Selon un fameux adage du jurisconsulte Loysel, « qui fait l’enfant doit le nourrir ».
Cette vision de la parenté pose aujourd’hui problème en ce que le père n’a pas les mêmes droits que la mère avec la notion de l’action en recherche de paternité, ou « paternité imposée » [1].
Il est en effet commun qu’un homme se fasse imposer la responsabilité d’être père par la justice, et se voir ordonné de subvenir aux besoins de l’enfant.
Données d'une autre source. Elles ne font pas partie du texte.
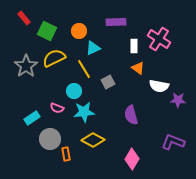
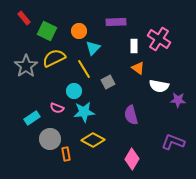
cyan triangle: rotated 21 degrees counterclockwise
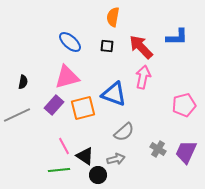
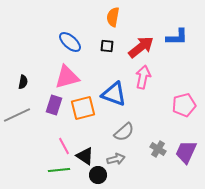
red arrow: rotated 96 degrees clockwise
purple rectangle: rotated 24 degrees counterclockwise
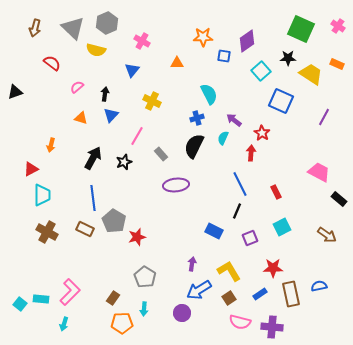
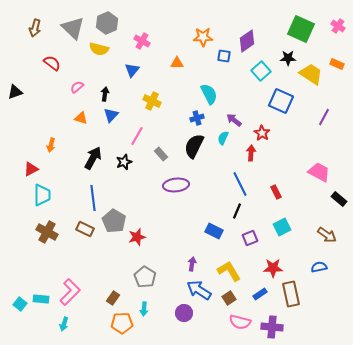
yellow semicircle at (96, 50): moved 3 px right, 1 px up
blue semicircle at (319, 286): moved 19 px up
blue arrow at (199, 290): rotated 65 degrees clockwise
purple circle at (182, 313): moved 2 px right
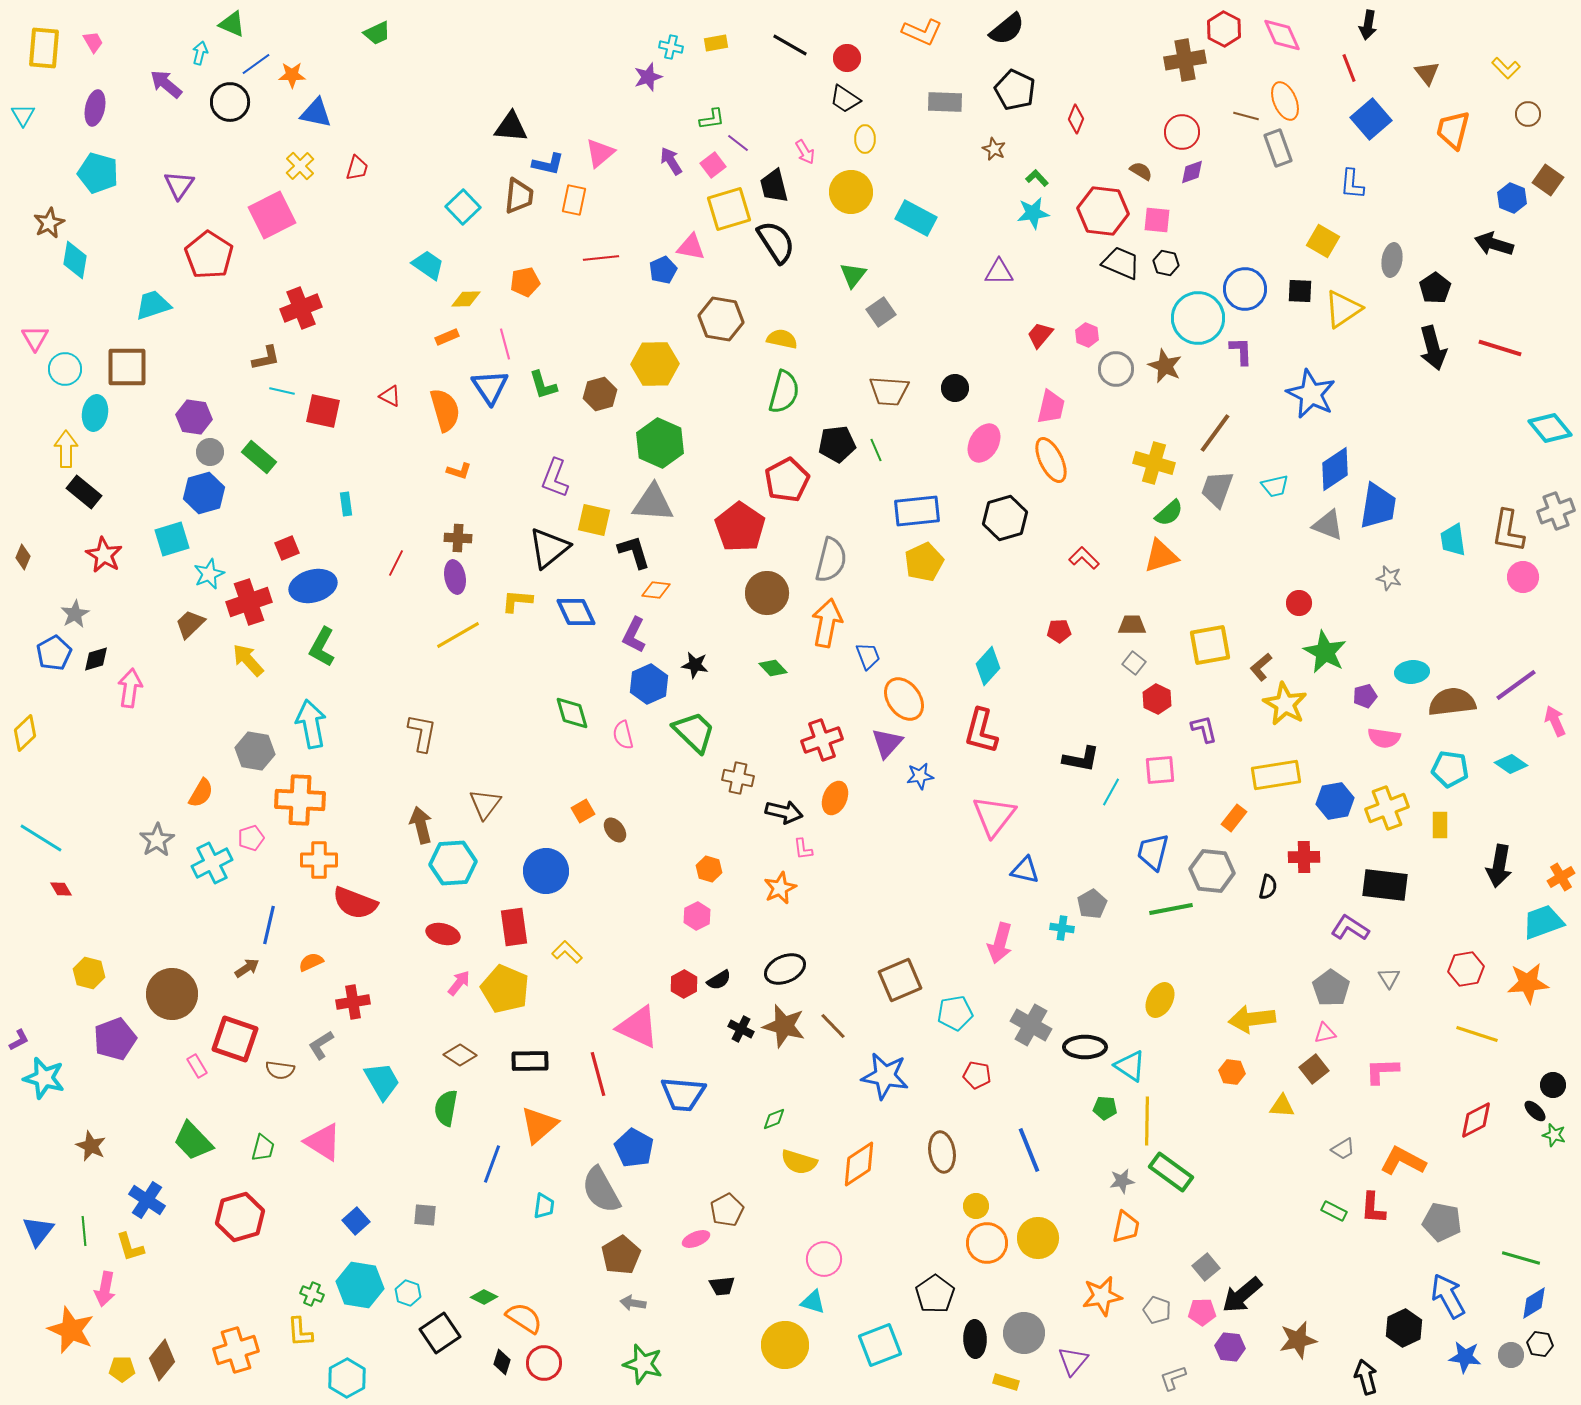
Il s’agit souvent d’une mesure injuste, en ce que la femme dispose de plusieurs possibilités pour refuser son lien de maternité avec l’enfant conçu : par exemple par une interruption volontaire de grossesse [2], ou encore par un accouchement sous X [3]. La conception de l’enfant peut être contre la volonté du père, parfois même à son insu.
Si le père se voit son lien filiation juridiquement imposé avec son enfant, il doit alors en assumer toutes les conséquences. Il devra subvenir à l’entretien et à l’éducation de l’enfant par une pension alimentaire [4], ce motif financier étant souvent une motivation pour la mère pour exiger une paternité, imposée. De plus, d’un point de vue successoral, cet enfant sera son héritier au même titre que les autres enfants du père. Le père peut obtenir, s’il le souhaite, un droit de voir l’enfant et de l’héberger ; néanmoins, il ne s’agit pas d’une obligation.
La paternité imposée au père dépend très souvent d’un test ADN qui doit être ordonné par le juge [5]. Du principe de l’inviolabilité du corps humain, il est possible au père de refuser ce test de paternité. Néanmoins, ce refus est risqué, puisque le juge peut tirer toutes les conséquences de celui-ci. Sans motif légitime, la Cour de cassation a pu en déduire que le refus pourrait constituer un « aveu de paternité », si les circonstances semblent pointer en ce sens [6]. Néanmoins, en l’absence de telles circonstances, le refus de se soumettre à un test ADN n’est pas, à lui seul, suffisant pour démontrer le lien de paternité [7].
La question des dommages et intérêts pour le père.
Si le père se voit forcé de reconnaître l’enfant, la question autour de la responsabilité civile concernant le comportement potentiellement fautif de la mère a pu se poser devant la Justice. En effet, est-ce que le père pourrait se voir octroyer des dommages et intérêts si la mère mentait sur sa fertilité ou sa prise de contraceptifs ?
Il est difficile en France d’obtenir des dommages et intérêts pour un préjudice moral lié au comportement de la mère, le seul cas d’exception étant celui du viol. En effet, le juge ne considère pas que la naissance d’un enfant soit un « préjudice légitime », au sens de l’article 1240 du Code civil sur la responsabilité civile. Selon un arrêt de la deuxième chambre civile de la Cour de cassation du 12 juillet 2007 (n° 06-16.869), par exemple, il incombait aux deux parents de prendre des précautions relatives à la contraception, et la naissance d’un enfant non voulu suite à ce rapport et la recherche en paternité subséquente ne sont pas constitutives d’un préjudice au père.
Néanmoins, le fait de mentir sur sa prise de contraceptifs peut constituer une faute dans le cadre d’un divorce.
En outre, un arrêt de la Cour d’appel de Pau du 16 décembre 2013 a pu reconnaître un préjudice moral au père du fait de la séduction dolosive de la mère : le père qui s’est fait manipuler par la mère avec la conception et la naissance d’un enfant entre eux pour des motifs financiers a pu toucher des dommages et intérêts.
Egalement, une mère qui attend quinze ans pour agir en recherche de paternité tout en ayant caché la paternité au père a pu se voir condamner à payer 1 euro symbolique pour le préjudice moral [8]. Cependant, en ce que l’action en recherche en paternité est un droit de la mère, l’exercice de ce droit, même tardif, ne constitue pas un abus en soi.
Il n’est donc pas courant, mais possible pour les pères de se voir verser des dommages et intérêts pour un préjudice subi du comportement de la mère dans le contexte d’une action en recherche de paternité, même s’il peut être difficile d’apporter la preuve pour ces agissements fautifs.